Open Loop Blocked Discharge Line

Discussion in 'Open Loop' started by CommanderDave, Dec 29, 2020.

  1. CommanderDave

    CommanderDave New Member

    I have a Bosch SM036 water geothermal HVAC system. The configuration is open loop with incoming well water that discharges downhill into a pond. This past week the weather was very windy and sub-zero and the discharge line apparently froze. The back pressure in the line caused a compression fitting in the discharge line located above the basement ceiling to fail and the unit kept running and flooded my basement. My question is does the unit have an automatic feature that will shut it down when it reaches a certain threshold of back pressure in the discharge line?
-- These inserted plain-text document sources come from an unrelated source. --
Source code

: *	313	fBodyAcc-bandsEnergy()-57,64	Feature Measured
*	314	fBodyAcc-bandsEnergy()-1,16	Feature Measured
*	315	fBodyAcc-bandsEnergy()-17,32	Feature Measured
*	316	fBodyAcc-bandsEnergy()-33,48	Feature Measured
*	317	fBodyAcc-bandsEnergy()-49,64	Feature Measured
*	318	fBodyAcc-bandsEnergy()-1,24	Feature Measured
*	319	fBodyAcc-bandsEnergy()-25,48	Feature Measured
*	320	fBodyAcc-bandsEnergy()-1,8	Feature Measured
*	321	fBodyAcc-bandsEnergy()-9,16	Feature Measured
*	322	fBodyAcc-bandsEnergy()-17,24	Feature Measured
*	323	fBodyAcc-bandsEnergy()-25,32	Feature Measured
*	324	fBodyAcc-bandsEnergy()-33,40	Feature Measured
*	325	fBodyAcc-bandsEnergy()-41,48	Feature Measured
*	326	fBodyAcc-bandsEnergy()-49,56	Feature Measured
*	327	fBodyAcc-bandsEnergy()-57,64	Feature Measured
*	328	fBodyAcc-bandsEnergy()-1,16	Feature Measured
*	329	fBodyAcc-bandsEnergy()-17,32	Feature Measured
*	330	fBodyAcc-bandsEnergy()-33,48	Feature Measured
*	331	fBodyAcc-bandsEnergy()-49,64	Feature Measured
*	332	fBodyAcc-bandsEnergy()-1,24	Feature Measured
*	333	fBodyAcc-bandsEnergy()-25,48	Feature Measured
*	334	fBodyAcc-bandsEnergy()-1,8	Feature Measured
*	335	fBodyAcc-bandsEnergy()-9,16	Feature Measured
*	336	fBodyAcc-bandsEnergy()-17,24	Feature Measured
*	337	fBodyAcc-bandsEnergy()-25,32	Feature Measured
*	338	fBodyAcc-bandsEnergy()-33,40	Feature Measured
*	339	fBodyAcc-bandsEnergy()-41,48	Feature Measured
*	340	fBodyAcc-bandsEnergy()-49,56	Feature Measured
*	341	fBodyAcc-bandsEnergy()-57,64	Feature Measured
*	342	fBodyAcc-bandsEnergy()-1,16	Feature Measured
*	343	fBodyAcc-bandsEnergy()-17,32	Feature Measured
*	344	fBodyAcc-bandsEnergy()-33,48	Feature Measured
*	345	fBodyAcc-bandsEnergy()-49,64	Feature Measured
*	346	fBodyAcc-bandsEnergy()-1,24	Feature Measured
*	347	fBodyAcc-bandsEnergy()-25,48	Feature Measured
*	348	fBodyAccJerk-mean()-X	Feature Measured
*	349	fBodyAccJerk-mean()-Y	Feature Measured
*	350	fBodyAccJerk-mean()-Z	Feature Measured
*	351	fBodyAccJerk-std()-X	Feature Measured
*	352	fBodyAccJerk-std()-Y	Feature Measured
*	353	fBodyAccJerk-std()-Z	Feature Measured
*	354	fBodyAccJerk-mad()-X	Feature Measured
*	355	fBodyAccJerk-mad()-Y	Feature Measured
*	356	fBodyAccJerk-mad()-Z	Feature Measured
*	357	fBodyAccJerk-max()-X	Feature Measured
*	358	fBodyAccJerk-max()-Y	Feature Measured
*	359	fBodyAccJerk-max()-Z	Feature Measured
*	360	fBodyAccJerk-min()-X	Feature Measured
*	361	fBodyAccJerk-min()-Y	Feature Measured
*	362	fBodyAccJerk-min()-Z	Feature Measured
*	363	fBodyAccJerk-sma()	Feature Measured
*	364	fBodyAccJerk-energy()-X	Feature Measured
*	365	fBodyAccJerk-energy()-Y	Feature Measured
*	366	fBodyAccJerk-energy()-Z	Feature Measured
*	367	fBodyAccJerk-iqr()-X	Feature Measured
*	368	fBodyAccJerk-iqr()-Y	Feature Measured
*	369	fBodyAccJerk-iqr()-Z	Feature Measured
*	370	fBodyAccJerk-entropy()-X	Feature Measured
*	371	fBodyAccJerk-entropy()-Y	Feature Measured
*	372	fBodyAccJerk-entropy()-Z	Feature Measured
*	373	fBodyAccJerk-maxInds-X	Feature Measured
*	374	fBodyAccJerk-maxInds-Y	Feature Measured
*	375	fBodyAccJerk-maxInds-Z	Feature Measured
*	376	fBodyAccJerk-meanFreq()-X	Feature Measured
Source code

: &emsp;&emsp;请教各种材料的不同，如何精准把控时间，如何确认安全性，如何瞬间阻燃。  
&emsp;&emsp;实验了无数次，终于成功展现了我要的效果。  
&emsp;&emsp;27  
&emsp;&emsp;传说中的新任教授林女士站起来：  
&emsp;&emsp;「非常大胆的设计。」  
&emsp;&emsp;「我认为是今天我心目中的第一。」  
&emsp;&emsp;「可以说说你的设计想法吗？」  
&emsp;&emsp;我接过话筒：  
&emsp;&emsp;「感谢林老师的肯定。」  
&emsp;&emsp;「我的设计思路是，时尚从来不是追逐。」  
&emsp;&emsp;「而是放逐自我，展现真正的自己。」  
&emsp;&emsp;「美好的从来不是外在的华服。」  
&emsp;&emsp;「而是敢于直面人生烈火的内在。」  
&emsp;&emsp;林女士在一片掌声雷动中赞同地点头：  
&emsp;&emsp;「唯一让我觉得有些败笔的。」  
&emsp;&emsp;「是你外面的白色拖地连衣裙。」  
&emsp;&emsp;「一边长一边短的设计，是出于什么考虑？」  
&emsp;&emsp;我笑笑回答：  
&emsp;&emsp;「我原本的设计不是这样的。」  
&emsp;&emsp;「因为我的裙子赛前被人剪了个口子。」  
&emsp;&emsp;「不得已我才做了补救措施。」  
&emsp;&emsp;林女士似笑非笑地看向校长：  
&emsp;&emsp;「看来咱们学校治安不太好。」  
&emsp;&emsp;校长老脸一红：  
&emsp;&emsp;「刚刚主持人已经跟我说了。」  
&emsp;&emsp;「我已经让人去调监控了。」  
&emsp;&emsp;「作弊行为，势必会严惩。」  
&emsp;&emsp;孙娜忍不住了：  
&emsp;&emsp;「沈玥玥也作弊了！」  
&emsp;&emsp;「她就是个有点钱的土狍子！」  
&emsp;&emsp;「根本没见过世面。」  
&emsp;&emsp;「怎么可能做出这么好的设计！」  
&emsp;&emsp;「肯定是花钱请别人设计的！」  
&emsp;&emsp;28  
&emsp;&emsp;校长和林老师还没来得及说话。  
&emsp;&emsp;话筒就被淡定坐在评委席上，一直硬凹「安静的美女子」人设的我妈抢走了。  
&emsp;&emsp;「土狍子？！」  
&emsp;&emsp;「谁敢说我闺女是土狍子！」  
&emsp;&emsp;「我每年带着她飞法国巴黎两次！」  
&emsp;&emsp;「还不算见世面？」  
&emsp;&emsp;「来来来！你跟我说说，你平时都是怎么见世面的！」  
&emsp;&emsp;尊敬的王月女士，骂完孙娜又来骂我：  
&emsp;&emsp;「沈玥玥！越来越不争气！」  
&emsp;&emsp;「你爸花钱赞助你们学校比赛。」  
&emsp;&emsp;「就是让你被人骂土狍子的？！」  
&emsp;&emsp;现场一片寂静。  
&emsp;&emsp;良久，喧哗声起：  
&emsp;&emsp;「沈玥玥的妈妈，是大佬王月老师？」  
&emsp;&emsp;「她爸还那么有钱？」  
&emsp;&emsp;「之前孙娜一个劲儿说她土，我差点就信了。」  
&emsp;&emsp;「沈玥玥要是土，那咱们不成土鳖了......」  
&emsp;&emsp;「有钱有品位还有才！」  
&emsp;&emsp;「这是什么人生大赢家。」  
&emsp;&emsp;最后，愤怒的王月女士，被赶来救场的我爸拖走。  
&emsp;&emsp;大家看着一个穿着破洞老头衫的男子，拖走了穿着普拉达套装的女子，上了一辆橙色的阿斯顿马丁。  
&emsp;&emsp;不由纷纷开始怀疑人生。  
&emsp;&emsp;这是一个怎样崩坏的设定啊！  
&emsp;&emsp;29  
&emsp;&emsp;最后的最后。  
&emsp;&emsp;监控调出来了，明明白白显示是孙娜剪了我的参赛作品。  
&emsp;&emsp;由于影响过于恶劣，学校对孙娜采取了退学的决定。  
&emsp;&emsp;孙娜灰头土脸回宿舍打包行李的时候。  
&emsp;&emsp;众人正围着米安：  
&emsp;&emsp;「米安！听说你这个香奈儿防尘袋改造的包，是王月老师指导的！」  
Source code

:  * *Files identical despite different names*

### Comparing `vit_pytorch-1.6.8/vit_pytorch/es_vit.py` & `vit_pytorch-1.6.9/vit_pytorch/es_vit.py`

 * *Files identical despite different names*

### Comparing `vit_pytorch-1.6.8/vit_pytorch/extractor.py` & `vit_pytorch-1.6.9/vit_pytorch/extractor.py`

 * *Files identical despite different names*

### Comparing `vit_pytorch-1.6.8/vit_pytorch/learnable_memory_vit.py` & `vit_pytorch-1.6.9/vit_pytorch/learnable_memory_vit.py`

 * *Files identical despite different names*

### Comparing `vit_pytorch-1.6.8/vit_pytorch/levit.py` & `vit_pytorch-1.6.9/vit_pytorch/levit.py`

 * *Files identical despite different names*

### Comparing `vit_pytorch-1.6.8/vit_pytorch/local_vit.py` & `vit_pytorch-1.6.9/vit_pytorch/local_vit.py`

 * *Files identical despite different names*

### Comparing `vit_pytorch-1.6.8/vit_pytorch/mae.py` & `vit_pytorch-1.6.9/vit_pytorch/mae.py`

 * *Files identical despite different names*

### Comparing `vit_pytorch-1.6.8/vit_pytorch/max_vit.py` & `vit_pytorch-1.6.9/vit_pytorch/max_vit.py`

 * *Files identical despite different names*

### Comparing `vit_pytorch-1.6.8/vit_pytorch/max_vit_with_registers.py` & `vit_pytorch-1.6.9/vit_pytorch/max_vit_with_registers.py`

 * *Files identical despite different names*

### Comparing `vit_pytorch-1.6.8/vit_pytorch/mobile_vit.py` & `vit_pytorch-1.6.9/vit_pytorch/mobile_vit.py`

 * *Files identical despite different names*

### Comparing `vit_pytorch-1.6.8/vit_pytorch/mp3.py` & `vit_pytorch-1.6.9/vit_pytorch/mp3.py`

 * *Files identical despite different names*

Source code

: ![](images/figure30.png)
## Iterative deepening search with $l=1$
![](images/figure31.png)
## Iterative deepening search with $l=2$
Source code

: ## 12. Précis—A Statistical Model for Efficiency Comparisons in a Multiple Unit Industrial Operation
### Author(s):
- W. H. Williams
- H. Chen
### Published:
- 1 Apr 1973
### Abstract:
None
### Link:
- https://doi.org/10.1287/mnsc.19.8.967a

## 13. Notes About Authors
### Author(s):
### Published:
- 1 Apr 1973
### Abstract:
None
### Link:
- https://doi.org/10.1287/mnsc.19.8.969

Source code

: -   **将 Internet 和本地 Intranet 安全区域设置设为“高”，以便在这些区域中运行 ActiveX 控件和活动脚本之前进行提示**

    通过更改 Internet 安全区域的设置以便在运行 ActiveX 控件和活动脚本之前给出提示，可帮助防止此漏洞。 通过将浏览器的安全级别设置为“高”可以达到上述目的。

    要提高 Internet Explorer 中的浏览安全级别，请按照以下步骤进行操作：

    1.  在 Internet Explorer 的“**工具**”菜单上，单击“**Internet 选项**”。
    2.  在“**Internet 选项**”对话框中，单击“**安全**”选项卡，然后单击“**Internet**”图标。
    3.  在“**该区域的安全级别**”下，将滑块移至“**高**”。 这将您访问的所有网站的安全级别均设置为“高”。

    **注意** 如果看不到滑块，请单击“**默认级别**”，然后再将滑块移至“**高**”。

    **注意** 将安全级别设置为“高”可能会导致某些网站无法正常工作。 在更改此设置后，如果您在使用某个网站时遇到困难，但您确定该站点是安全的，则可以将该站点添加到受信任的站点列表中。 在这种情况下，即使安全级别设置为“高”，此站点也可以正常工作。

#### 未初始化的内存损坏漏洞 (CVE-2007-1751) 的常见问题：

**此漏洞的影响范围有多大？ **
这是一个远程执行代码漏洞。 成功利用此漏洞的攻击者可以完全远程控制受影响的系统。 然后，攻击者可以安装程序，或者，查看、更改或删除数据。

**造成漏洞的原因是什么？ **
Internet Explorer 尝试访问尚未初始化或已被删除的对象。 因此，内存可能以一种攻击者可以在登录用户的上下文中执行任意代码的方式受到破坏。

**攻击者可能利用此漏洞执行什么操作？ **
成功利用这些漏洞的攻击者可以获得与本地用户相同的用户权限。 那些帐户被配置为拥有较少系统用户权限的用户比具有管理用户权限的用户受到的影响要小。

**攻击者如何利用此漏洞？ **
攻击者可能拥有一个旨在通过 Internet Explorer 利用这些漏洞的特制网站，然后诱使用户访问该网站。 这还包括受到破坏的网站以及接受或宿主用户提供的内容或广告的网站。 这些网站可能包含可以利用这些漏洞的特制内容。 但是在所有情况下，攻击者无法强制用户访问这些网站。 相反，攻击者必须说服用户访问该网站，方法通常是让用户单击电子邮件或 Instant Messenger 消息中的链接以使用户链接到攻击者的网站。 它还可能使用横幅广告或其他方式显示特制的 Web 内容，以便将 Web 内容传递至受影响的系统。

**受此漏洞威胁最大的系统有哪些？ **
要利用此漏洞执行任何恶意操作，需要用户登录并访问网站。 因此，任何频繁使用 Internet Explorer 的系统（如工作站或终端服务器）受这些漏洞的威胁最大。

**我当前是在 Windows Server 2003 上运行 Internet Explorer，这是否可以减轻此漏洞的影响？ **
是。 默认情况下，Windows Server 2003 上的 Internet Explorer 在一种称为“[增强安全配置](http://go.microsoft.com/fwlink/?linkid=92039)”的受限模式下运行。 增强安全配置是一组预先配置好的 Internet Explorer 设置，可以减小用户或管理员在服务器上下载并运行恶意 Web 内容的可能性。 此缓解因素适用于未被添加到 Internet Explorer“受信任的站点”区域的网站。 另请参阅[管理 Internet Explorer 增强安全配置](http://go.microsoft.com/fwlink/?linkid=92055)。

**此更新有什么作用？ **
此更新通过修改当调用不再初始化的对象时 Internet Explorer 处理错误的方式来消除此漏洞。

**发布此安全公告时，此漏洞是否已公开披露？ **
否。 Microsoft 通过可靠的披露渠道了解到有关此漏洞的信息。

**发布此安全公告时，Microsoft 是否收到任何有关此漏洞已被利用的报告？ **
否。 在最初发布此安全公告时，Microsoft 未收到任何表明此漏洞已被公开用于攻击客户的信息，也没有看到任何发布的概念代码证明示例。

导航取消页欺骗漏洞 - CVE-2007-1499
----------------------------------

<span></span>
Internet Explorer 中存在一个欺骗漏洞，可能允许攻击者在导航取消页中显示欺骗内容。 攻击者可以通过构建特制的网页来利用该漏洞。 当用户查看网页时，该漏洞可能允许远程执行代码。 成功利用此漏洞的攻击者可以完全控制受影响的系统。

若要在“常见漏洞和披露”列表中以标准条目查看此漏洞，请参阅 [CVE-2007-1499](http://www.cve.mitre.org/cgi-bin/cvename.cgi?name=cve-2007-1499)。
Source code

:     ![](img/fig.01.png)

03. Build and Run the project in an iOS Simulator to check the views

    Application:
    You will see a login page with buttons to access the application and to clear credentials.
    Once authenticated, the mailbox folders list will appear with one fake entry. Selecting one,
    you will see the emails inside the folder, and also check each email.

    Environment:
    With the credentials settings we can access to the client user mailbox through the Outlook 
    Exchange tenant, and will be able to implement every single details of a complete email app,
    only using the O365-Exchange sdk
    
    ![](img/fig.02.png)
If so, could it be that the compression fitting blew out before the unit reached that threshold? I will direct my HVAC guy to run a new line that has no compression fittings at all in the ceiling, but I'm concerned that it could happen again.
  2. waterpirate

    waterpirate Well-Known Member Industry Professional Forum Leader

    Hi and welcome!
    The unit itself does not have a failsafe AFAIK. Your water pump could be retrofitted to have one, or at a minimum the unit could have a water pan shut off installed that would shut the solenoid in the future.
    Just curious, was it a " shark bite " fitting ?
    A local library had a million dollar loss due to a bad fitting and no safe gaurds.
  3. CommanderDave

    CommanderDave New Member

    Thanks for the response. It was a 1" PVC coupling/compression fitting rated for 150psi, which we thought was more than enough for the non-pressurized discharge line. If I understand correctly, the geo unit has no auto shutdown for over-pressurization, so if the discharge line gets blocked the unit will continue to run and build up pressure. If the water lines/fittings hold then the pressure will continue to build inside the unit until it explodes?
  4. bpsmicro

    bpsmicro New Member

    I'd have thought that the max pressure you'd get is the cut-off pressure for your water pump (typically around 60 PSI), then your well pump would just shut off (same as if all taps were off). Then I'd expect the furnace to notice a lack of water flow and then switch to Aux heat (or just shut down).
    But then I'd expect your entire discharge line to remain pressurized at that 60'ish PSI for some period of time, and eventually find your weak point (in this case, the compression fitting). Once that happens, the pressure drops, your well pump kicks on again, and the furnace restarts and dutifully does it's thing, not particularly caring *where* all the discharge flow is going.
    You need something like this:
    (that's my Canadian supplier for stuff like this, but you'll find alternatives easily enough). They notice water where it's not supposed to be and shut a valve just after your well's pressure switch. You can get additional sensors if required. This is a good backup for any potential rupture-related problem, not just specific to geothermal.

  5. waterpirate

    waterpirate Well-Known Member Industry Professional Forum Leader

    Yes. The problem is when the discharge gets blocked, the unit and all fittings in front of the blockage see full pump pressure from the supply side.
  6. Valveman

    Valveman New Member

    Anything with pressure doesn't need to be using a compression coupling unless it is thrust blocked or chained down. Without something holding it, the pipe will just squirt out of a compression coupling with very little pressure.